As we all acknowledge the accomplishments that place you here at this ceremony, we also realize that this moment arrives with a tremendous and important expectation that marks the beginning of your living up to the special trust and confidence that the President and the Congress–and your sailors and Marines–have in you.

Your challenge is to become the leader that our sailors and Marines need and deserve. If you do that, you’ll realize that although your experiences as a Naval officer won’t always be perfect and pleasant, you’ll forever cherish the memories of your service, the kinship that you develop, and the difference that you’ve made in the world and in the lives of others.

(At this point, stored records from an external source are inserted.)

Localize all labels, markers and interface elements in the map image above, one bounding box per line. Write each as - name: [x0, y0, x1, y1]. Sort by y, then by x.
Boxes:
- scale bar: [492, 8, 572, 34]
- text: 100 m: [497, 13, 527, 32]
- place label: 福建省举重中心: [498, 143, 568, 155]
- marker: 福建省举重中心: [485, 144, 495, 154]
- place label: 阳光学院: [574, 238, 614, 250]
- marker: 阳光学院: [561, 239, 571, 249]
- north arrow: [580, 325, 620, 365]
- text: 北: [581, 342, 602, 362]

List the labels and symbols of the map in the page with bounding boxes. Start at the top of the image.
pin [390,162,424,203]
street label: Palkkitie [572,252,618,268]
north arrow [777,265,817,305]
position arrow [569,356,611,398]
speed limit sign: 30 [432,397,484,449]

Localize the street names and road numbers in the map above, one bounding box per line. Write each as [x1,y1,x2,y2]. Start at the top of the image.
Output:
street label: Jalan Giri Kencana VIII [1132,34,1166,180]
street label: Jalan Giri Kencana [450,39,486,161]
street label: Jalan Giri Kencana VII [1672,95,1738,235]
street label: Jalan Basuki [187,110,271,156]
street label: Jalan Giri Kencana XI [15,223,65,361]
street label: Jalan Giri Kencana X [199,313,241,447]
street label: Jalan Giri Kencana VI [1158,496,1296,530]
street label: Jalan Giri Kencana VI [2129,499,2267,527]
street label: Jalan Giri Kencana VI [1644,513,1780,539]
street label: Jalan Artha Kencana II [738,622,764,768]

More than the medals and promotions that you’ll earn along the way, the memories, the kinship, and the difference that youll make as a leader will be your most enduring and important reward.

So as you go about earning the special trust and confidence that will yield that reward, remember: Train and empower your subordinate leaders at all levels. Make yourself and your unit professionally competent and knowledgeable. Set an example of “teachability and decisiveness. Be principled and reinforce our underlying ethos in everything that you do. And do the right thing at the right time for the right reasons, all the time, especially when it’s difficult or inconvenient to do that.

Congratulations and best wishes to you, and thank you again for serving our great country. And thank you all very much for having me here today.